[[ Material supplied, beginning ]]
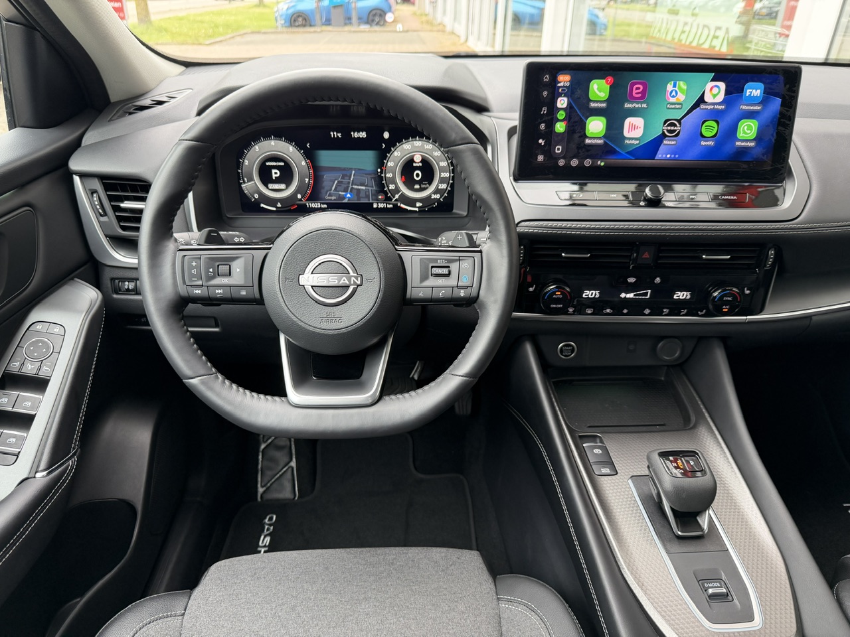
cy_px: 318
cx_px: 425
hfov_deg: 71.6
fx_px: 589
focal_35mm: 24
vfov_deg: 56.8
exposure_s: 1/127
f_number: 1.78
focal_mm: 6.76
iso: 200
[[ Material supplied, end ]]
[[ Material supplied, beginning ]]
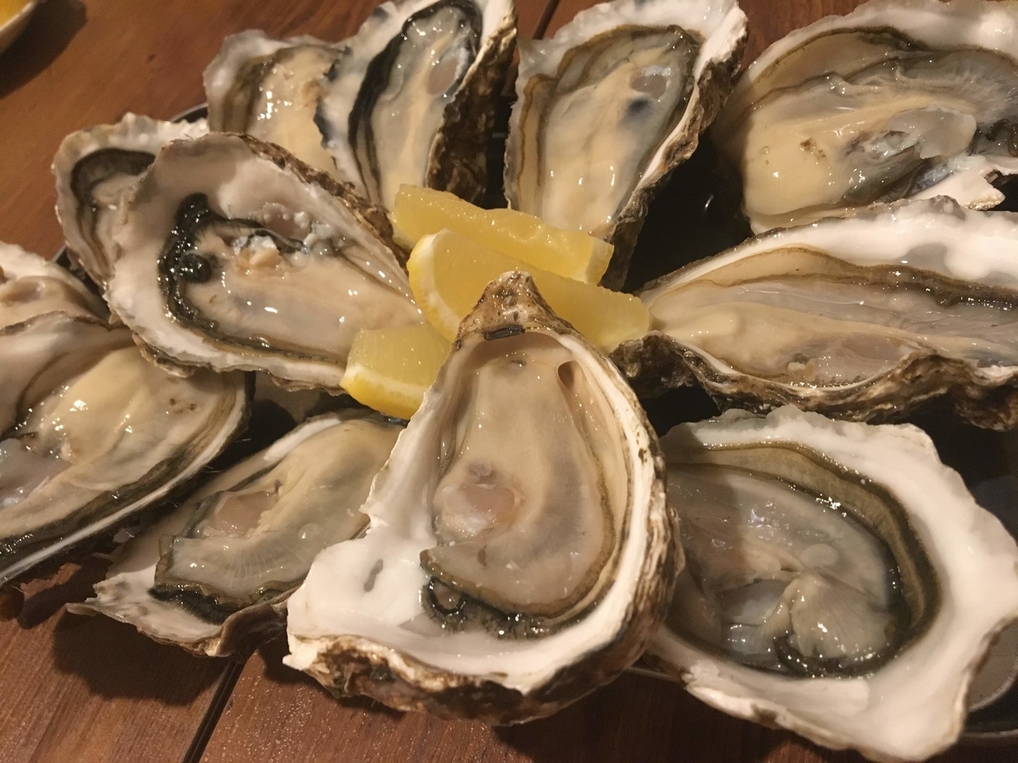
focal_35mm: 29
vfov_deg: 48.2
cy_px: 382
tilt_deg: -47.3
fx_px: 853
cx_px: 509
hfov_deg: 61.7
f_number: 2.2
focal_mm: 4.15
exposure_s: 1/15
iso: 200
[[ Material supplied, end ]]
[[ Material supplied, beginning ]]
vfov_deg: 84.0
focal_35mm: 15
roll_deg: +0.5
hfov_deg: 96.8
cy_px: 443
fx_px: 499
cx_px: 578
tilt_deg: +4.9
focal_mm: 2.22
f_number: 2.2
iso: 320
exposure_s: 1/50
[[ Material supplied, end ]]
▶ [What you have to do]: Look above for the line with "hfov_deg: 96.8" and the line with "exposure_s: 1/50". Retype those two lines and every line between them exactly, adding nothing.

▶ [Task answer]:
hfov_deg: 96.8
cy_px: 443
fx_px: 499
cx_px: 578
tilt_deg: +4.9
focal_mm: 2.22
f_number: 2.2
iso: 320
exposure_s: 1/50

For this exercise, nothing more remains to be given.